:: Task description ::
Your task is to copy the stretch of lines in the records below that begins with the line containing "434 260 464" and ends with the line containing "660 167 692", exactly as written, with nothing added.

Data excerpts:
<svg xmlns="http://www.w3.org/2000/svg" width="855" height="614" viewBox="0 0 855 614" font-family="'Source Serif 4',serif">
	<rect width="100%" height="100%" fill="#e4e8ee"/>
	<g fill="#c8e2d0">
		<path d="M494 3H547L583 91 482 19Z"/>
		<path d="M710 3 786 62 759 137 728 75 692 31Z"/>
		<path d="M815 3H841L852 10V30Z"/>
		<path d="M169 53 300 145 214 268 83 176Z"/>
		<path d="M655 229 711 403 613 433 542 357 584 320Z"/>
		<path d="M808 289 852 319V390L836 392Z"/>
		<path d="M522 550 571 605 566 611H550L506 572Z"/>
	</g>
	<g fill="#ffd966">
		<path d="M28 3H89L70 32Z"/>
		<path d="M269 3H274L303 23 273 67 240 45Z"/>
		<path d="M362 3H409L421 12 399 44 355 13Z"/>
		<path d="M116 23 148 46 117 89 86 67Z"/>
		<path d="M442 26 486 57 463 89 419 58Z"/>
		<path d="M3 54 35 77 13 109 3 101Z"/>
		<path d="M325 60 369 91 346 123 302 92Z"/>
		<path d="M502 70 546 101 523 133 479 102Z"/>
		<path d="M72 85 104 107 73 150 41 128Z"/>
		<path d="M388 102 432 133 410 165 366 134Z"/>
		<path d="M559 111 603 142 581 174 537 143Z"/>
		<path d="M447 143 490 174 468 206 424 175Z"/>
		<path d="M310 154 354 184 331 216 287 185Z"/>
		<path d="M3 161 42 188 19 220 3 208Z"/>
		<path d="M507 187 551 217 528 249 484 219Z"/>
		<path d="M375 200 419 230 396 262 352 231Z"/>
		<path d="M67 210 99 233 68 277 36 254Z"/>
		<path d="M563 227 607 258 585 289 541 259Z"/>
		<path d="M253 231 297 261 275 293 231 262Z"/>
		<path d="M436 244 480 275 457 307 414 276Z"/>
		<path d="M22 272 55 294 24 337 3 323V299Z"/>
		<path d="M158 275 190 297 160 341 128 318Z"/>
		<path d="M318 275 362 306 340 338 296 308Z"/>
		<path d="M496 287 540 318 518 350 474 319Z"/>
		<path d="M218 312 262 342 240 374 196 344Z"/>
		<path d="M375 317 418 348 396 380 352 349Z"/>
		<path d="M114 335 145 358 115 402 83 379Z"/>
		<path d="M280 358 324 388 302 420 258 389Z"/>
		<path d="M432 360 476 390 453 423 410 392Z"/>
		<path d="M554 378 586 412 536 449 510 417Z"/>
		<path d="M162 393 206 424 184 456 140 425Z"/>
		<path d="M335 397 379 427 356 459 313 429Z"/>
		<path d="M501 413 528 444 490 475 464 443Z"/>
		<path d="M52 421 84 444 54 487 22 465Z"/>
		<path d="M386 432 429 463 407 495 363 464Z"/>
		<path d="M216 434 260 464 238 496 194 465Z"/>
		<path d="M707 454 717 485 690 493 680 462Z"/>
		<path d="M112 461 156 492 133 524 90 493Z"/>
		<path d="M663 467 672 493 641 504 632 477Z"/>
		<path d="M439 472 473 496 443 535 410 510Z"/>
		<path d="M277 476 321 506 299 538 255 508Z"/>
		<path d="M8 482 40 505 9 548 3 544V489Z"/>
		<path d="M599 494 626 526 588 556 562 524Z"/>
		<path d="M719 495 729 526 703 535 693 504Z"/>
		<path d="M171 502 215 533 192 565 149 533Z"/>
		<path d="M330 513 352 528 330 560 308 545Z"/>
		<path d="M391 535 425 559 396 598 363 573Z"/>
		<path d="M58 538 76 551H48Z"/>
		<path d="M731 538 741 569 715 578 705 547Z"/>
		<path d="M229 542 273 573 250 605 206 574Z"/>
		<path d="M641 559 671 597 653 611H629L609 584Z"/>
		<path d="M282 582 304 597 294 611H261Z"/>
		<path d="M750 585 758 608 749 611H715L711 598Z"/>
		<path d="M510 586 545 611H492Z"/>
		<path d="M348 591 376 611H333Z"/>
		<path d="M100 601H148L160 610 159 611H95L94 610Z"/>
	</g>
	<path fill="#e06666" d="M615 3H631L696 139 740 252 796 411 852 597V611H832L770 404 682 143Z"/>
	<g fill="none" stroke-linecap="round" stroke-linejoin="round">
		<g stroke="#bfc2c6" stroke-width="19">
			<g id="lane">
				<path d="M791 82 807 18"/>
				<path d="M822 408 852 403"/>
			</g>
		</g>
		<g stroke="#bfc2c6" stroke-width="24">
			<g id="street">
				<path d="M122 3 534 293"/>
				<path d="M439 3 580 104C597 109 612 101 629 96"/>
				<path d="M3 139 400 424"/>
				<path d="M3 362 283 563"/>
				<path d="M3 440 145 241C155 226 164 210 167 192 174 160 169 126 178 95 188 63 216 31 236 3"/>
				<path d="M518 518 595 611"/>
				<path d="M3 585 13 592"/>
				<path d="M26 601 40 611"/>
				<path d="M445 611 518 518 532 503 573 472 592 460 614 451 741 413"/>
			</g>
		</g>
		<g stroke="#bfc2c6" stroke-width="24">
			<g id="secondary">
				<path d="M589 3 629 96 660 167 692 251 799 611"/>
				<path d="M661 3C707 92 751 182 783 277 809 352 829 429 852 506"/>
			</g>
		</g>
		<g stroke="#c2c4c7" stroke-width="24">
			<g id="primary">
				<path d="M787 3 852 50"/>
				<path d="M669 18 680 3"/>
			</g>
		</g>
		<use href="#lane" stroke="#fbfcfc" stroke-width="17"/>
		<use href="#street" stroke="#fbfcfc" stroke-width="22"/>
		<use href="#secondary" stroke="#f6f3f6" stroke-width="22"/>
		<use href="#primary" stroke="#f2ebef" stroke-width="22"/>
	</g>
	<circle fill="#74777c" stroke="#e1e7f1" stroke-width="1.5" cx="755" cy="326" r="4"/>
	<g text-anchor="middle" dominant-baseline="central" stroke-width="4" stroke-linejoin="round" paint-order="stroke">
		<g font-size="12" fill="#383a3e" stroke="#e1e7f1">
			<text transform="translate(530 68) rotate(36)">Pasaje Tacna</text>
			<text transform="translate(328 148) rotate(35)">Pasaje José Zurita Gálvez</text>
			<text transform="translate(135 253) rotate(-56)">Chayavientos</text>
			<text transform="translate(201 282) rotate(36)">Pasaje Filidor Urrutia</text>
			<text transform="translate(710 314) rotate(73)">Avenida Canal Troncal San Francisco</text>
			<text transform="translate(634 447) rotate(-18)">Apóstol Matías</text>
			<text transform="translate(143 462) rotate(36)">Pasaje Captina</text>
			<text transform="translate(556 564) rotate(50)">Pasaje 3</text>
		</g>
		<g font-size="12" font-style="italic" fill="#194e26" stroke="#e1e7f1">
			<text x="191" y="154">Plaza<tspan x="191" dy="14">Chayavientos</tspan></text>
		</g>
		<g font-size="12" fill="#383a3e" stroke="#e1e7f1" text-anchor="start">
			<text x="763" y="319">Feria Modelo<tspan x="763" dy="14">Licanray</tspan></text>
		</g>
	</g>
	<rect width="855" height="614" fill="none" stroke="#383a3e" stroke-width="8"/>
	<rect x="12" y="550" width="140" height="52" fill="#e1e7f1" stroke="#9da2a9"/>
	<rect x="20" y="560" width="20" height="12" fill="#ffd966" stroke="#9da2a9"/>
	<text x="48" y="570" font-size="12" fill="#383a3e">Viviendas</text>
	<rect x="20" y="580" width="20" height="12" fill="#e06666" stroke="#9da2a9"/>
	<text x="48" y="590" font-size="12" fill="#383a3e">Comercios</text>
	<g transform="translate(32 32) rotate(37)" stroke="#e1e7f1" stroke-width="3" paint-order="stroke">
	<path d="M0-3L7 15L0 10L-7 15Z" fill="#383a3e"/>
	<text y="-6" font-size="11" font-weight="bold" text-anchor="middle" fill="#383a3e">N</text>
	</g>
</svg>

:: Output for this task ::
		<path d="M216 434 260 464 238 496 194 465Z"/>
		<path d="M707 454 717 485 690 493 680 462Z"/>
		<path d="M112 461 156 492 133 524 90 493Z"/>
		<path d="M663 467 672 493 641 504 632 477Z"/>
		<path d="M439 472 473 496 443 535 410 510Z"/>
		<path d="M277 476 321 506 299 538 255 508Z"/>
		<path d="M8 482 40 505 9 548 3 544V489Z"/>
		<path d="M599 494 626 526 588 556 562 524Z"/>
		<path d="M719 495 729 526 703 535 693 504Z"/>
		<path d="M171 502 215 533 192 565 149 533Z"/>
		<path d="M330 513 352 528 330 560 308 545Z"/>
		<path d="M391 535 425 559 396 598 363 573Z"/>
		<path d="M58 538 76 551H48Z"/>
		<path d="M731 538 741 569 715 578 705 547Z"/>
		<path d="M229 542 273 573 250 605 206 574Z"/>
		<path d="M641 559 671 597 653 611H629L609 584Z"/>
		<path d="M282 582 304 597 294 611H261Z"/>
		<path d="M750 585 758 608 749 611H715L711 598Z"/>
		<path d="M510 586 545 611H492Z"/>
		<path d="M348 591 376 611H333Z"/>
		<path d="M100 601H148L160 610 159 611H95L94 610Z"/>
	</g>
	<path fill="#e06666" d="M615 3H631L696 139 740 252 796 411 852 597V611H832L770 404 682 143Z"/>
	<g fill="none" stroke-linecap="round" stroke-linejoin="round">
		<g stroke="#bfc2c6" stroke-width="19">
			<g id="lane">
				<path d="M791 82 807 18"/>
				<path d="M822 408 852 403"/>
			</g>
		</g>
		<g stroke="#bfc2c6" stroke-width="24">
			<g id="street">
				<path d="M122 3 534 293"/>
				<path d="M439 3 580 104C597 109 612 101 629 96"/>
				<path d="M3 139 400 424"/>
				<path d="M3 362 283 563"/>
				<path d="M3 440 145 241C155 226 164 210 167 192 174 160 169 126 178 95 188 63 216 31 236 3"/>
				<path d="M518 518 595 611"/>
				<path d="M3 585 13 592"/>
				<path d="M26 601 40 611"/>
				<path d="M445 611 518 518 532 503 573 472 592 460 614 451 741 413"/>
			</g>
		</g>
		<g stroke="#bfc2c6" stroke-width="24">
			<g id="secondary">
				<path d="M589 3 629 96 660 167 692 251 799 611"/>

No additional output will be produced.